* **What the task requires**: In the film review post, what four words does Robogeek use to sum up the movie?

* **Selected excerpt**:
Hey folks, Harry here. There's only 3 more reviews from the 9 AICN homefront spies that have yet to send in their reviews. If you have been losing heart over the reviews that have been coming in the last couple of days, don't. It is always good to know that there is a possibility that a film you are greatly anticipating might possibly be less than what you have hoped. I have complete confidence that for the majority of you, this film will play like a beautiful dream of a film experience. For some, well they might not get caught up in it, and that is certainly their reaction and valid, but this is a film that the AFI has nominated BEST PICTURE OF THE YEAR, that has been appearing on multiple individual mainstream critic's top ten lists and so far is the only film I've seen appear twice as number one. Just today, the critic for Salon.com published her review which said:
"The most heartbreaking thing about faithful moviegoing is that awe, beauty and excitement, three of the things we go to the movies for, are the very things we're cheated of the most. The great wonder of "The Lord of the Rings: The Fellowship of the Ring" is that it bathes us in all three, to the point where we remember -- in a vague, pleasurably hallucinatory sensation from another lifetime -- why we go to the movies in the first place. It would be an insult to say the picture merely lives up to its hype; it crashes the meaning of hype, exposing it as the graven image it is. Advertising is dead: Long live moviemaking. " -- Stephanie Zacharek -- Click Here To Read The Complete Review
Now having said all that, Robogeek is a tough egg to crack usually. He is by no means as eager to race out and love a film and heap praises on it like me. He is far more reserved (not nearly as much as his brother), but Robo tends to spend far more time at Live Theater and Independent and Foreign films. He does imbrace Geek Cool from time to time with a frighteningly fervent enthusiasm - witness his loves for BUCKEROO BANZAI and BIG TROUBLE IN LITTLE CHINA. So without further ado, here's Robooooooo....
ROBOGEEK reviews THE FELLOWSHIP OF THE RING
Greetings, citizens of Middle-Earth! ROBOGEEK here.
If I had to limit my review of THE LORD OF THE RINGS: THE FELLOWSHIP OF
THE RING to just four words, without hesitation they would be...
"All my hopes fulfilled."
Beyond that, what else is there really left to say about this
extraordinary film that hasn't been said already?
Is it perfect? No, of course not. But it's pretty damn close.
Is it great? Absolutely. It's an undeniable masterpiece, and one of the
finest literary adaptations ever committed to film.

Collected data:
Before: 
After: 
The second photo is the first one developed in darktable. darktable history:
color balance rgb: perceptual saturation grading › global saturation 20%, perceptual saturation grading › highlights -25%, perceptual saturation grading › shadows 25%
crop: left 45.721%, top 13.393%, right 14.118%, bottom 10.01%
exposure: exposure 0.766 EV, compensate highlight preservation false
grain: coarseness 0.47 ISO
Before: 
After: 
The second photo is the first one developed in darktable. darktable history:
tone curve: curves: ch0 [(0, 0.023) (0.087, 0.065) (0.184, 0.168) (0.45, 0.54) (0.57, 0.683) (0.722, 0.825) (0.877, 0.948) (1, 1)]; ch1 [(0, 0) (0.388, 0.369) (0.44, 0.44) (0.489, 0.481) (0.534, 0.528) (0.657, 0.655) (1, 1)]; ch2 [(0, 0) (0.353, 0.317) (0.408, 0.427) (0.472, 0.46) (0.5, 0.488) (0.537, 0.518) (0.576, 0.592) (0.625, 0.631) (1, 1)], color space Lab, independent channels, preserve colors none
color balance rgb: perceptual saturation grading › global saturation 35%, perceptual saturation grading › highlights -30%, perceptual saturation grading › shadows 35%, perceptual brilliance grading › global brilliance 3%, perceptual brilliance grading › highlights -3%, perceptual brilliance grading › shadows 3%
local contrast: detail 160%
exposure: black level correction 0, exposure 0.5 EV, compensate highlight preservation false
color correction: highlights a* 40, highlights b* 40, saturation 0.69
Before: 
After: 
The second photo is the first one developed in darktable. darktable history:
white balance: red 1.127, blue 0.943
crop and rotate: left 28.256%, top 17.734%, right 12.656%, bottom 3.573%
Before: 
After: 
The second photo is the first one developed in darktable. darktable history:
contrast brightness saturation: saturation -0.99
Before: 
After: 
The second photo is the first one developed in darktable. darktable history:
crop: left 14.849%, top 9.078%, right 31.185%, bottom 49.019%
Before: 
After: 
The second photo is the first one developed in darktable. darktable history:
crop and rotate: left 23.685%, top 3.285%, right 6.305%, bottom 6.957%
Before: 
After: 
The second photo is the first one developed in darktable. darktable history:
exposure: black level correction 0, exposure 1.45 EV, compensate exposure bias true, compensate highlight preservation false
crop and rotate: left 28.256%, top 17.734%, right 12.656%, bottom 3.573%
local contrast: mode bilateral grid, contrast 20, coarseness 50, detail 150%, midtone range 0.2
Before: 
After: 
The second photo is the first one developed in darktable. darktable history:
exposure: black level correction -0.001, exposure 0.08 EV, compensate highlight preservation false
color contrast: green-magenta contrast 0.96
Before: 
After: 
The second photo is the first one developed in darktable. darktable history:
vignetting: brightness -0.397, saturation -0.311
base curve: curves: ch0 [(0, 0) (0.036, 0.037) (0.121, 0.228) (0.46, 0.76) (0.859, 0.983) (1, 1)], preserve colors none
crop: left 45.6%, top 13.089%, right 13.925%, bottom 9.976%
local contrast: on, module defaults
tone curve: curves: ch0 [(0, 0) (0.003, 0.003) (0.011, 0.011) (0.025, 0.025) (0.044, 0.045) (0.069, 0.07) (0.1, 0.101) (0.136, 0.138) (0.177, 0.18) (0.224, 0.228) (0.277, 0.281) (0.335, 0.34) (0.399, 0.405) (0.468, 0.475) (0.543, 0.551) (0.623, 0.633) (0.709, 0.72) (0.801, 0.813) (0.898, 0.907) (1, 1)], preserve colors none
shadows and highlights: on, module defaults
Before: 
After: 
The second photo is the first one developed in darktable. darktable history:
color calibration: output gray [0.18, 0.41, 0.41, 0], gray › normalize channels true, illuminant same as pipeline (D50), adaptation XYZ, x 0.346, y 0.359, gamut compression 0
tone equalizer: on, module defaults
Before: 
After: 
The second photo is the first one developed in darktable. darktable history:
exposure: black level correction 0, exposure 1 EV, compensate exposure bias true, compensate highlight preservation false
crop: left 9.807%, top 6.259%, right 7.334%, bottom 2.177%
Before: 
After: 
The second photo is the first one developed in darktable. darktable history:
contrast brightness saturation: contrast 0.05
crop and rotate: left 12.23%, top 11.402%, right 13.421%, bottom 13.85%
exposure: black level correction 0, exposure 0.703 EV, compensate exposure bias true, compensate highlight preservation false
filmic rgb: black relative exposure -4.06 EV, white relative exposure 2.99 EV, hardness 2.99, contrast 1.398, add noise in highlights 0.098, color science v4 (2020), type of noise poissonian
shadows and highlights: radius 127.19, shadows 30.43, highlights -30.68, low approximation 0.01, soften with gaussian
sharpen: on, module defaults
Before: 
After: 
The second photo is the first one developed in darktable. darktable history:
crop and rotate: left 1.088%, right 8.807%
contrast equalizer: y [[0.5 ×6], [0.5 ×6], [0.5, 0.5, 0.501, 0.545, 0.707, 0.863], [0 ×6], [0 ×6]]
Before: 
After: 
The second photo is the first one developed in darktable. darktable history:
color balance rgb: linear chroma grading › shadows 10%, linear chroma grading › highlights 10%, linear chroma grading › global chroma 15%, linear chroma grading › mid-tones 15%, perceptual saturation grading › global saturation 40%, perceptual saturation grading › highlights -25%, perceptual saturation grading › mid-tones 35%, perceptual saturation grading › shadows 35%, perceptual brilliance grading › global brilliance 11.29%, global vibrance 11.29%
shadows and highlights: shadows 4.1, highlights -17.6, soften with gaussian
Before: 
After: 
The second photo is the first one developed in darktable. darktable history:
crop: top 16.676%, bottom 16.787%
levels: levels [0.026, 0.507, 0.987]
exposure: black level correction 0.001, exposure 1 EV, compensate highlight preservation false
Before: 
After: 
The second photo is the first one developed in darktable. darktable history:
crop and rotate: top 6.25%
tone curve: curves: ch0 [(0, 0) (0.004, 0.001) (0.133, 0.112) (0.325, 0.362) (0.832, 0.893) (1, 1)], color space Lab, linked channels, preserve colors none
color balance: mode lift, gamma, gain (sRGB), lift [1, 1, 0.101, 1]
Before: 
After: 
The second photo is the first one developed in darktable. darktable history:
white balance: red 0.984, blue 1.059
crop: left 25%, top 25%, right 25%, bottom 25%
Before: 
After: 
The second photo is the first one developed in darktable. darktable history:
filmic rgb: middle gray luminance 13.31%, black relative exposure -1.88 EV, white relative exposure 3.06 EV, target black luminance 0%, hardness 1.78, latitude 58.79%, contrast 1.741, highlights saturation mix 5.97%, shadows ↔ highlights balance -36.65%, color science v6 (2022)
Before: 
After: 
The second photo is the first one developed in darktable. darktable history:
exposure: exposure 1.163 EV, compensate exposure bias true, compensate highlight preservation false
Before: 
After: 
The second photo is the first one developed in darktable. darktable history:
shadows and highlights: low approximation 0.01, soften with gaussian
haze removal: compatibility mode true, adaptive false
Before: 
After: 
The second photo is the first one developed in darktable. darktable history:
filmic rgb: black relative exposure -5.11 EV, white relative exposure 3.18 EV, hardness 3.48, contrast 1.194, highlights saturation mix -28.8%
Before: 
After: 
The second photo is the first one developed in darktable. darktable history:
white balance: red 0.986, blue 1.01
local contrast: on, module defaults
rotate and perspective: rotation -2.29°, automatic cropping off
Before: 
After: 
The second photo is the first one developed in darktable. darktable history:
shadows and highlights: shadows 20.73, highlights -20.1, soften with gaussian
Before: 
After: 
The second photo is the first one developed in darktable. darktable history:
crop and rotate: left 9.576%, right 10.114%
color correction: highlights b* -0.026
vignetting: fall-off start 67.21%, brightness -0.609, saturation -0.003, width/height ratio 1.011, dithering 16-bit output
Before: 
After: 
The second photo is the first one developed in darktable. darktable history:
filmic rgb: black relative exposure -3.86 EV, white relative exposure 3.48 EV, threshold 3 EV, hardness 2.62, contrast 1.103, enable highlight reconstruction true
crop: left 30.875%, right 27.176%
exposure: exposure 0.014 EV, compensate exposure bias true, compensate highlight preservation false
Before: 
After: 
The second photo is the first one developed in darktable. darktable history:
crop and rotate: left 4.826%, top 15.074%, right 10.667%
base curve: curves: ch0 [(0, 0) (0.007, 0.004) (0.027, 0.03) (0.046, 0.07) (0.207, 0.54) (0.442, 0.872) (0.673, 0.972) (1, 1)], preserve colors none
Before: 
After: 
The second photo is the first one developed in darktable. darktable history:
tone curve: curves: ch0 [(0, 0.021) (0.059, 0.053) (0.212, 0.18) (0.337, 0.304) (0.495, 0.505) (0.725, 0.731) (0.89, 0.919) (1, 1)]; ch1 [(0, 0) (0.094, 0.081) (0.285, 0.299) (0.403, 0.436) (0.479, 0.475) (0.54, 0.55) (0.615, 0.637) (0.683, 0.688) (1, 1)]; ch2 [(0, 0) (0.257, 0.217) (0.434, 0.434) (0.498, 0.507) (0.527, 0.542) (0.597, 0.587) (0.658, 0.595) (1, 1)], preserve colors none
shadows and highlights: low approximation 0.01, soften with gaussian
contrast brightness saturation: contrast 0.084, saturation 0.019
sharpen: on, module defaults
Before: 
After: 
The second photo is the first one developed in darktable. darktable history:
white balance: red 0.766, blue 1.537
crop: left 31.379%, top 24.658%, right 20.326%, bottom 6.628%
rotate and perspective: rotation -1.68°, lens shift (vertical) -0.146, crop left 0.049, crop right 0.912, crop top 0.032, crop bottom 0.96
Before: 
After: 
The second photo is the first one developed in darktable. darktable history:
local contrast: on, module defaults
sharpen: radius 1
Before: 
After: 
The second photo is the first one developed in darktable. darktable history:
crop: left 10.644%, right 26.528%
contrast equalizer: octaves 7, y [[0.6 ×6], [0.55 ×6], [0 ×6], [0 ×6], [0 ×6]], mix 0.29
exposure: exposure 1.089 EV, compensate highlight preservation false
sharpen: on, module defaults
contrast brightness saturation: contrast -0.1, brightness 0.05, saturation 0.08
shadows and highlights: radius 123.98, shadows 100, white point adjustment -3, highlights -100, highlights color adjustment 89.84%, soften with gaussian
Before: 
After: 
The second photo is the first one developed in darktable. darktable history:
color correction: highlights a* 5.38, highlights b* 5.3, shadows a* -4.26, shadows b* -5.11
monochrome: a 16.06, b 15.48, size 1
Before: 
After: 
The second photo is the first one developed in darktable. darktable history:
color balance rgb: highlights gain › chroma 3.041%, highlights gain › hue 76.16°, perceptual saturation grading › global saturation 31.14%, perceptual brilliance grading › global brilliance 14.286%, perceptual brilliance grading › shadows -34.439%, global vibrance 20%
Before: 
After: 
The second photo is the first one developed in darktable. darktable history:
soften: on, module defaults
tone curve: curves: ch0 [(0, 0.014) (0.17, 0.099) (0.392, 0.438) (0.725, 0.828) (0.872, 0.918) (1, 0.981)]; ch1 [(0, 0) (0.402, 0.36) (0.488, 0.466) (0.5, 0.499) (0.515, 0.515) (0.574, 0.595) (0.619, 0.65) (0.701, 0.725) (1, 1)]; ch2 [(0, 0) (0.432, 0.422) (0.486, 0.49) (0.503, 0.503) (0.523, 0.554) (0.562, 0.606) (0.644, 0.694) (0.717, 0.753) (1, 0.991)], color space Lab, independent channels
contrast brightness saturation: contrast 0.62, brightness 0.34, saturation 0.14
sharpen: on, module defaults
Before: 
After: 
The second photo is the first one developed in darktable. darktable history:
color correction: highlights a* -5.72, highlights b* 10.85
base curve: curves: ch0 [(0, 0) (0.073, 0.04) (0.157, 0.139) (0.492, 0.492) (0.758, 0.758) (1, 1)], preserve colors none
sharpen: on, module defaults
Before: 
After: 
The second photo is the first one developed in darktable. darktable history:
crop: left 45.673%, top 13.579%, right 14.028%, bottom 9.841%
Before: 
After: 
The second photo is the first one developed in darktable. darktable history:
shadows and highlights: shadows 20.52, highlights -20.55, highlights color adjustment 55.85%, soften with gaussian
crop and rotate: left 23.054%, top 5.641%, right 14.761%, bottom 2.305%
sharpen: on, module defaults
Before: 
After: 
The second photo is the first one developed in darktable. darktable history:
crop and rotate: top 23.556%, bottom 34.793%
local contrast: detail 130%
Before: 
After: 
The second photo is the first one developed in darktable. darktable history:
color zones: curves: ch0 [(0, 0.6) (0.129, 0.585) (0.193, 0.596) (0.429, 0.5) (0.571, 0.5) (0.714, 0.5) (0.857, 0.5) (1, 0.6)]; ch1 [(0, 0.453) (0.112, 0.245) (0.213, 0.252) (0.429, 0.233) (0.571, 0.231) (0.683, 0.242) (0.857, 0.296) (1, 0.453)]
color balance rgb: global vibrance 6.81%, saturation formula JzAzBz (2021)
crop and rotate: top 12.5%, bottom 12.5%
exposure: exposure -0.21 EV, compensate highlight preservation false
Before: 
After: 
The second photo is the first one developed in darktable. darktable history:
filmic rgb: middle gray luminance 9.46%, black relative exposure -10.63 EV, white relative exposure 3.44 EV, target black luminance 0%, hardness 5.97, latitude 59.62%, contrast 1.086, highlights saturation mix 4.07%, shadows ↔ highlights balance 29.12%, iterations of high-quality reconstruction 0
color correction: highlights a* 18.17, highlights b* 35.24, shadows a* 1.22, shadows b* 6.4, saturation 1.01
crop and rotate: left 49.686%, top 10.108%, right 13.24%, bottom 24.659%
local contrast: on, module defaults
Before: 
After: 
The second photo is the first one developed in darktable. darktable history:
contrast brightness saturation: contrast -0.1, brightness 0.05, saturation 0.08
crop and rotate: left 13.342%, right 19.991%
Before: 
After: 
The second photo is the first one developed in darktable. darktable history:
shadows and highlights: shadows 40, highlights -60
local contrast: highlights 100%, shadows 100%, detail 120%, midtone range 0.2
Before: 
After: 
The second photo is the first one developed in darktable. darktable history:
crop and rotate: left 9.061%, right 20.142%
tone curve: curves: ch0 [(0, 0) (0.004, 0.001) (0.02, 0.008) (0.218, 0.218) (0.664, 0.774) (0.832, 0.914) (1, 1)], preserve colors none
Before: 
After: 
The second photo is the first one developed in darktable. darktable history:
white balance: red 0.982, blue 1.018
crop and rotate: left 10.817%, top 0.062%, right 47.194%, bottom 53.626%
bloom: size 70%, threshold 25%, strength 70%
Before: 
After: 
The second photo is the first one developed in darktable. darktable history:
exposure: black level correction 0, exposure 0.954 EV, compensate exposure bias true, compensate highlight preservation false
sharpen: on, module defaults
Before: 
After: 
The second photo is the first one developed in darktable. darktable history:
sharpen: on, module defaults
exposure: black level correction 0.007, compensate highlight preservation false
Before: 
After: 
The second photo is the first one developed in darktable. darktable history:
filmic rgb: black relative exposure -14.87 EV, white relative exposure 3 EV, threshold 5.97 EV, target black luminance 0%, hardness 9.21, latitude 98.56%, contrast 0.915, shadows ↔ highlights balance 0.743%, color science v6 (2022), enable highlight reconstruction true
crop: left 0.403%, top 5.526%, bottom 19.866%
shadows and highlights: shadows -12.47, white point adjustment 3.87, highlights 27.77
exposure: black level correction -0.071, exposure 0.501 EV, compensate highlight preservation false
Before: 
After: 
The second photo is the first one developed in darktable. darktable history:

* **Response for this exercise**: "All my hopes fulfilled."